> [AIM OF THE EXERCISE] Copy the Chattri war memorial passage below word for word, from its heading to its final sentence.
***** PASSAGE PROVIDED *****
Listed Building – Grade II
- Official name: The Chattri
- Designated: 20 August 1971
- Reference no.: 1379911

= The Chattri =

War memorial in Brighton and Hove, England

The Chattri is a First World War memorial near Patcham (part of the city of Brighton and Hove) on the south coast of England. It was unveiled in 1921 in memory of 74 Indian soldiers who died in military hospitals in Brighton, particularly the 53 Hindus and Sikhs who were cremated on the site. More than a million Indians fought in the British Indian Army during the First World War (1914–1918), of whom 140,000 served in Europe. Over 4,300 were treated in temporary hospitals in Brighton between December 1914 and February 1916 and the Hindus and Sikhs who died there were cremated at a remote hilltop location. A proposal for a memorial on the cremation site was advanced by the mayor of Brighton and funding was agreed between the local council and the British government.
***** SOURCE MATERIAL *****
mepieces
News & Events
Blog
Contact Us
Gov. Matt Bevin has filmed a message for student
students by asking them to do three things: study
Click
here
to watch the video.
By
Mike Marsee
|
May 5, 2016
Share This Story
*****
***** SOURCE MATERIAL *****
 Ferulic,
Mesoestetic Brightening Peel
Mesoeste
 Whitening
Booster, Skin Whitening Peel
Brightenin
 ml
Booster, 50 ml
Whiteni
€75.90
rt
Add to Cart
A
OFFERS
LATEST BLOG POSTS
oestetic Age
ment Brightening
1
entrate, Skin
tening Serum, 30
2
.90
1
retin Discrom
*****
***** SOURCE MATERIAL *****
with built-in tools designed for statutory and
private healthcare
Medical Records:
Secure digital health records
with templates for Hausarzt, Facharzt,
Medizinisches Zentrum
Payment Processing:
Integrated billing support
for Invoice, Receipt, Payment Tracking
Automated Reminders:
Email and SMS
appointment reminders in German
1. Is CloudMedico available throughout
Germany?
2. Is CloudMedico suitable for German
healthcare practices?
*****
> [TASK OUTPUT]
Listed Building – Grade II
- Official name: The Chattri
- Designated: 20 August 1971
- Reference no.: 1379911

= The Chattri =

War memorial in Brighton and Hove, England

The Chattri is a First World War memorial near Patcham (part of the city of Brighton and Hove) on the south coast of England. It was unveiled in 1921 in memory of 74 Indian soldiers who died in military hospitals in Brighton, particularly the 53 Hindus and Sikhs who were cremated on the site. More than a million Indians fought in the British Indian Army during the First World War (1914–1918), of whom 140,000 served in Europe. Over 4,300 were treated in temporary hospitals in Brighton between December 1914 and February 1916 and the Hindus and Sikhs who died there were cremated at a remote hilltop location. A proposal for a memorial on the cremation site was advanced by the mayor of Brighton and funding was agreed between the local council and the British government.